2. Воцарение Екатерины II. Отъезд в Москву
Случайная встреча с бывшим учителем Казанской гимназии Гельтергофом, о котором было говорено выше, чуть было не изменила положения Державина. Гельтергоф, жалея о тяжкой участи одного из лучших учеников своих, вызвался похлопотать через окружавших императора немцев о переводе молодого человека в офицеры голштинского отряда. Но совершившийся вскоре переворот помешал исполнению этого плана, «благодаря Провидению», — многозначительно прибавляет Державин.
В событиях 28-го июня участвовал и Преображенский полк: по словам поэта, 3-я рота вместе с прочими прибежала к Зимнему дворцу, вокруг которого уже прежде расположились полки Семеновский и Измайловский. Преображенцы поставлены были внутри дворца и приведены архиепископом к присяге в верности императрице, которая также успела уже приехать во дворец в сопровождении Измайловского полка. Часу в 4-м пополудни полки были отведены к деревянному дворцу на Мойке, а вечером пошли под предводительством самой Екатерины в Петергоф, откуда на другой день возвратились в город. Державин очень поражен был тем, что видел, но сознается, что в отчужденном своем положении, вовсе не зная обстоятельств, не мог особенно сочувствовать ни той ни другой стороне. К тому же накануне переворота у него из-под подушки украли деньги, и этот «неприятный случай» сделал его совсем невнимательным к вещам посторонним. Впрочем, и вор, и деньги были вскоре отысканы товарищами Державина, которые приняли живое участие в его горе. По словам И.И. Дмитриева, он стоял на часах в петергофском дворце в ту ночь, когда Екатерина отправилась оттуда в Петербург. Другое предание, которое много раз повторялось в печати, говорит, что Державин в день восшествия на престол Екатерины стоял на часах в Зимнем дворце. Ни одного из этих известий нет между подробностями, сообщаемыми самим Державиным; по общему же характеру записок его можно наверное сказать, что если бы то или другое из приведенных сведений было справедливо, то он никак не умолчал бы о таком замечательном для него обстоятельстве.

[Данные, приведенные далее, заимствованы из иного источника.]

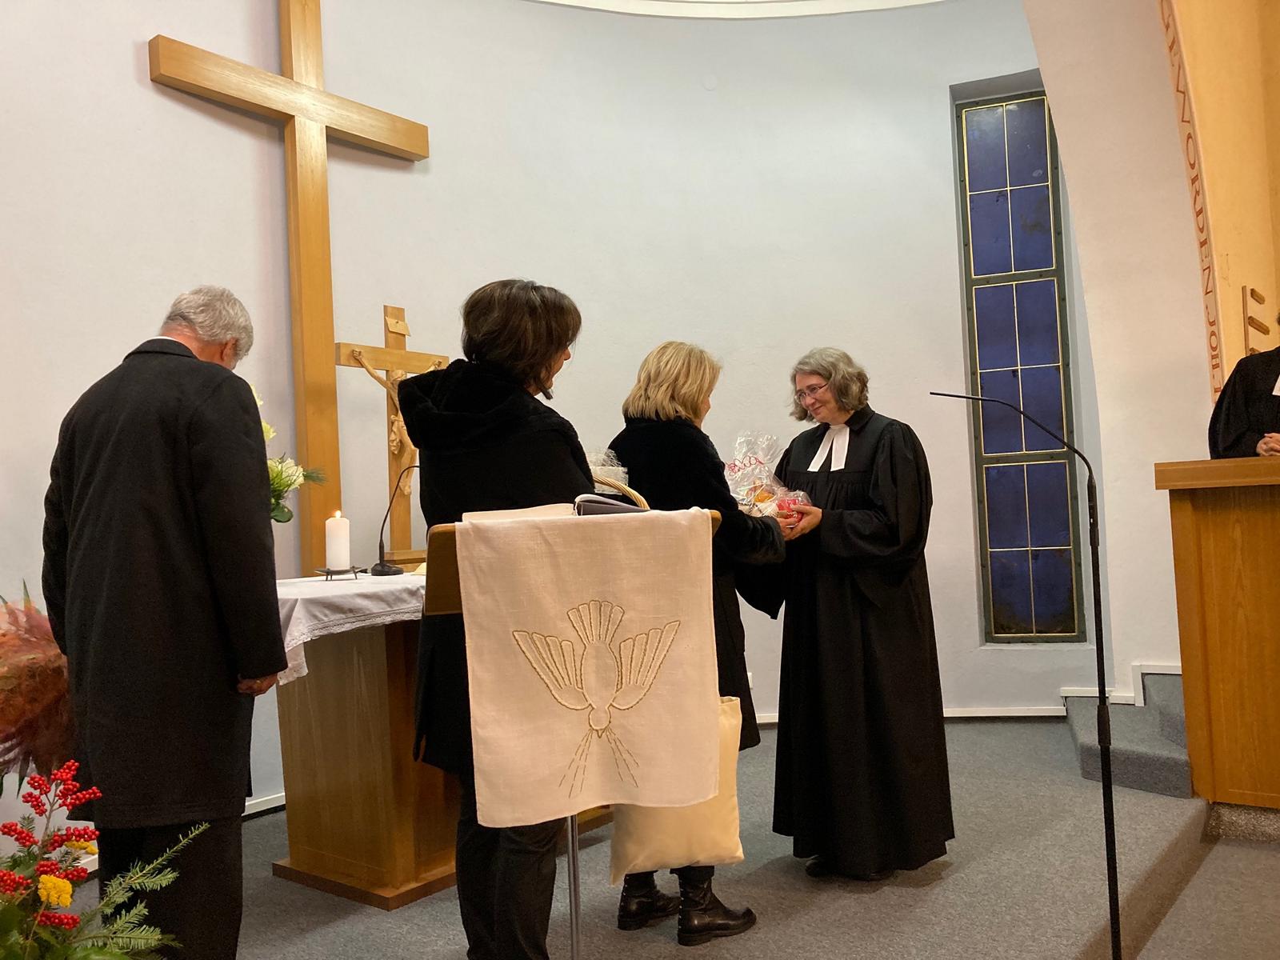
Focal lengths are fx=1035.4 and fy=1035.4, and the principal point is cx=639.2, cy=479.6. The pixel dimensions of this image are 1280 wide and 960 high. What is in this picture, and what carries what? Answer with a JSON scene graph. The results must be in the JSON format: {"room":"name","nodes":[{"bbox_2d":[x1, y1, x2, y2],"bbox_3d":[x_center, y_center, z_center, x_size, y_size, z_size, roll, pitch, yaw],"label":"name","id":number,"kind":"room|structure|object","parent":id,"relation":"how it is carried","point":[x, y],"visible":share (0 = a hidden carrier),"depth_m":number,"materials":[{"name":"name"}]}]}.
{"room":"place of worship","nodes":[
{"label":"place of worship","id":0,"kind":"room"},
{"bbox_2d":[252,384,326,524],"bbox_3d":[-1.291,-0.006,3.262,0.497,0.612,0.595,-4,-3,37],"label":"flower bouquet","id":1,"kind":"object","parent":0,"point":[290,477],"visible":0.2,"depth_m":3.29,"materials":[{"name":"white plant"}]},
{"bbox_2d":[0,0,1103,843],"bbox_3d":[-0.327,-0.791,4.323,0.989,4.362,5.077,-4,-3,37],"label":"wall","id":2,"kind":"structure","parent":0,"point":[123,60],"depth_m":5.00,"materials":[{"name":"white paint"}]},
{"bbox_2d":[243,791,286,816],"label":"baseboard","id":3,"kind":"structure","parent":2,"relation":"attached to","point":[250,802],"depth_m":4.03,"materials":[{"name":"white paint"}]},
{"bbox_2d":[148,0,431,571],"bbox_3d":[-1.374,-0.914,4.286,0.161,2.592,1.240,-4,-3,37],"label":"wooden cross","id":4,"kind":"object","parent":2,"relation":"attached to","point":[308,329],"visible":0.9,"depth_m":4.27,"materials":[{"name":"brown wood"}]},
{"bbox_2d":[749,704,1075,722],"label":"baseboard","id":5,"kind":"structure","parent":2,"relation":"attached to","point":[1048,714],"depth_m":5.22,"materials":[{"name":"white paint"}]},
{"bbox_2d":[952,84,1086,642],"bbox_3d":[1.974,-0.564,5.367,0.529,2.970,0.107,-3,-2,18],"label":"stained glass window","id":6,"kind":"structure","parent":2,"relation":"in","point":[971,194],"depth_m":5.37,"materials":[{"name":"blue glass"}]},
{"bbox_2d":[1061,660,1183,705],"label":"baseboard","id":7,"kind":"structure","parent":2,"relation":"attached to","point":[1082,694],"depth_m":4.88,"materials":[{"name":"white paint"}]},
{"bbox_2d":[64,712,1279,959],"bbox_3d":[0.468,1.277,2.466,4.535,0.231,5.593,-4,-3,37],"label":"floor","id":8,"kind":"structure","parent":0,"point":[950,883],"depth_m":3.02,"materials":[{"name":"grey carpet"}]},
{"bbox_2d":[0,584,75,786],"bbox_3d":[-1.723,0.621,2.649,0.624,0.709,0.624,-4,-3,37],"label":"flower bouquet","id":9,"kind":"object","parent":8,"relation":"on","point":[30,676],"visible":0.84,"depth_m":2.61,"materials":[{"name":"plant"}]},
{"bbox_2d":[0,759,205,959],"bbox_3d":[-1.125,0.833,1.726,0.801,0.696,0.795,-4,-3,37],"label":"flower arrangement","id":10,"kind":"object","parent":8,"relation":"on","point":[59,883],"visible":0.98,"depth_m":1.79,"materials":[{"name":"plant"}]},
{"bbox_2d":[39,284,287,959],"bbox_3d":[-1.120,0.394,2.453,0.528,1.633,0.638,-2,-2,-9],"label":"man","id":11,"kind":"object","parent":8,"relation":"on","point":[218,410],"visible":0.95,"depth_m":2.28},
{"bbox_2d":[272,569,453,906],"bbox_3d":[-0.628,0.796,3.635,0.767,0.894,1.504,-4,-3,37],"label":"altar","id":12,"kind":"object","parent":8,"relation":"on","point":[311,767],"visible":0.58,"depth_m":3.13,"materials":[{"name":"brown wood"}]},
{"bbox_2d":[272,569,426,689],"bbox_3d":[-0.756,0.476,3.582,0.893,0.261,1.527,-4,-3,37],"label":"white tablecloth","id":13,"kind":"object","parent":12,"relation":"on","point":[295,641],"visible":0.3,"depth_m":2.96,"materials":[{"name":"white fabric"}]},
{"bbox_2d":[316,565,364,579],"bbox_3d":[-0.947,0.296,3.266,0.134,0.049,0.136,-4,-3,37],"label":"candle holder","id":14,"kind":"object","parent":13,"relation":"on","point":[327,571],"visible":0.83,"depth_m":3.24,"materials":[{"name":"black metal"}]},
{"bbox_2d":[324,509,351,571],"bbox_3d":[-0.956,0.192,3.280,0.079,0.191,0.078,-4,-3,37],"label":"candle","id":15,"kind":"object","parent":14,"relation":"on","point":[342,555],"visible":0.98,"depth_m":3.25,"materials":[{"name":"white wax"}]},
{"bbox_2d":[332,303,449,566],"bbox_3d":[-1.004,-0.188,4.313,0.153,1.066,0.640,-4,-3,37],"label":"crucifix","id":16,"kind":"object","parent":13,"relation":"on","point":[393,310],"visible":0.8,"depth_m":4.27,"materials":[{"name":"brown wood"}]},
{"bbox_2d":[369,463,415,577],"bbox_3d":[-0.816,0.140,3.511,0.128,0.363,0.168,-4,-3,37],"label":"microphone","id":17,"kind":"object","parent":13,"relation":"on","point":[382,568],"visible":0.99,"depth_m":3.48,"materials":[{"name":"black metal"}]},
{"bbox_2d":[404,276,592,959],"bbox_3d":[-0.273,0.371,2.415,0.553,1.631,0.574,-4,-3,37],"label":"woman","id":18,"kind":"object","parent":8,"relation":"on","point":[459,399],"visible":0.65,"depth_m":2.28},
{"bbox_2d":[422,508,727,959],"bbox_3d":[-0.118,0.629,2.193,0.498,1.082,0.626,-4,-3,37],"label":"lectern","id":19,"kind":"object","parent":8,"relation":"on","point":[449,542],"visible":0.25,"depth_m":2.13,"materials":[{"name":"brown wood"}]},
{"bbox_2d":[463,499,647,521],"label":"open book","id":20,"kind":"object","parent":19,"relation":"on","point":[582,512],"visible":0.27,"depth_m":2.10,"materials":[{"name":"paper"}]},
{"bbox_2d":[453,509,722,830],"bbox_3d":[-0.085,0.348,1.945,0.232,0.527,0.412,-4,-3,37],"label":"cloth","id":21,"kind":"object","parent":19,"relation":"hanging from","point":[552,606],"visible":0.97,"depth_m":1.91,"materials":[{"name":"beige fabric"}]},
{"bbox_2d":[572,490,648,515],"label":"book","id":22,"kind":"object","parent":19,"relation":"on","point":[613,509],"visible":0.38,"depth_m":2.19,"materials":[{"name":"paper"}]},
{"bbox_2d":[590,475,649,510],"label":"wicker basket","id":23,"kind":"object","parent":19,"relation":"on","point":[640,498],"visible":0.26,"depth_m":2.53,"materials":[{"name":"wicker"}]},
{"bbox_2d":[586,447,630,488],"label":"basket","id":24,"kind":"object","parent":23,"relation":"in","point":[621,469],"visible":0.35,"depth_m":2.97,"materials":[{"name":"beige wicker"}]},
{"bbox_2d":[604,341,792,943],"bbox_3d":[0.168,0.442,2.979,0.592,1.569,0.555,-4,-3,37],"label":"woman","id":25,"kind":"object","parent":8,"relation":"on","point":[645,447],"visible":0.49,"depth_m":2.85},
{"bbox_2d":[606,696,746,886],"bbox_3d":[0.095,0.761,2.614,0.371,0.450,0.149,-1,-2,-19],"label":"tote bag","id":26,"kind":"object","parent":25,"relation":"in","point":[727,724],"visible":0.5,"depth_m":2.57,"materials":[{"name":"beige fabric"}]},
{"bbox_2d":[758,347,956,882],"bbox_3d":[0.668,0.412,3.333,0.636,1.594,0.682,-1,-2,-31],"label":"woman","id":27,"kind":"object","parent":8,"relation":"on","point":[838,485],"visible":0.95,"depth_m":3.14},
{"bbox_2d":[724,432,817,523],"bbox_3d":[0.385,0.007,3.217,0.319,0.321,0.275,-4,-3,37],"label":"gift basket","id":28,"kind":"object","parent":27,"relation":"in","point":[759,498],"visible":0.71,"depth_m":3.18,"materials":[{"name":"clear plastic"}]},
{"bbox_2d":[928,392,1123,959],"bbox_3d":[0.942,0.494,2.467,0.457,1.343,0.157,-3,-2,8],"label":"microphone stand","id":29,"kind":"object","parent":8,"relation":"on","point":[1111,923],"visible":0.99,"depth_m":2.44,"materials":[{"name":"black metal"}]},
{"bbox_2d":[1066,671,1191,797],"bbox_3d":[2.459,0.997,4.291,1.192,0.392,1.176,-4,-3,37],"label":"carpeted step","id":30,"kind":"structure","parent":8,"relation":"on","point":[1154,762],"depth_m":4.17,"materials":[{"name":"grey carpet"}]},
{"bbox_2d":[1155,452,1279,807],"bbox_3d":[2.626,0.519,3.446,1.426,1.249,0.758,-4,-3,37],"label":"wooden lectern","id":31,"kind":"object","parent":8,"relation":"on","point":[1220,550],"visible":0.99,"depth_m":3.60,"materials":[{"name":"brown wood"}]},
{"bbox_2d":[1207,335,1279,462],"bbox_3d":[2.543,0.097,3.896,0.691,1.659,0.711,-1,-2,-29],"label":"person","id":32,"kind":"object","parent":8,"relation":"on","point":[1249,442],"visible":0.44,"depth_m":3.87},
{"bbox_2d":[529,0,949,18],"bbox_3d":[0.332,-2.673,3.727,3.883,0.282,4.168,-4,-3,37],"label":"ceiling","id":33,"kind":"structure","parent":0,"point":[902,1],"depth_m":5.43,"materials":[{"name":"white paint"}]},
{"bbox_2d":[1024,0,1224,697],"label":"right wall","id":34,"kind":"structure","parent":0,"point":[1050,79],"depth_m":4.64,"materials":[{"name":"paint"}]},
{"bbox_2d":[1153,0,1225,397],"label":"trim","id":35,"kind":"structure","parent":34,"relation":"attached to","point":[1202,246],"depth_m":4.26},
{"bbox_2d":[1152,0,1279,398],"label":"right wall","id":36,"kind":"structure","parent":0,"point":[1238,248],"depth_m":4.54,"materials":[{"name":"paint"}]},
{"bbox_2d":[1241,285,1275,353],"bbox_3d":[2.804,-0.672,4.689,0.083,0.369,0.262,-4,-3,37],"label":"wall ornament","id":37,"kind":"object","parent":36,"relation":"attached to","point":[1252,318],"visible":0.89,"depth_m":4.66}
]}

Когда спокойствие совершенно восстановилось, гвардии назначено было идти в Москву для торжества коронации; в августе месяце Державин получил паспорт с приказанием отправиться туда же и явиться в полк в первых числах сентября, т. е. ко времени прибытия в Москву и самой императрицы. «Снабдясь кибитченкой и купя одну лошадь, — говорит Державин, — потащился потихоньку». Денег у него было в то время немного, особенно после того, как другой солдат из дворян, Шишкин, с которым он подружился, перебрал в долг почти все, что у него было. Очень наглядно описывает Державин костюм, в котором он, до возвращения полку прежней формы, щеголял перед глазевшими на него москвичами: он носил тогда кургузый мундир голштинского покроя с золотыми петлицами, с камзолом и брюками из желтого сукна; на затылке красовалась у него толстая прусская коса, выгнутая дугою, а подле ушей, как грибы, торчали букли, слепленные густой сальной помадой.
Государыня, не доезжая Москвы, остановилась на несколько дней в селе Петровском гр. Разумовского. Державин, в числе других солдат, наряженных на караул, стоял здесь в саду на ночном пикете; может быть, это-то обстоятельство и послужило поводом к упомянутым выше неверным слухам. После коронации, бывшей 22-го сентября, императрица часто присутствовала в сенате, который тогда помещался в кремлевском дворце; когда она проходила туда, Державин, стоя на часах, имел случай, наравне с другими тут же бывшими, целовать ее руку, «нимало не помышляя, — прибавляет он, — что буду со временем ее статс-секретарь и сенатор». После коронации двор оставался в Москве еще до половины июня 1763 года. На масленице Державин был свидетелем происходившего на улицах народного маскарада, памятником которого осталась небольшая книжка, напечатан-нал при Московском университете под заглавием «Торжествующая Минерва, общенародное зрелище, представленное большим маскарадом в Москве».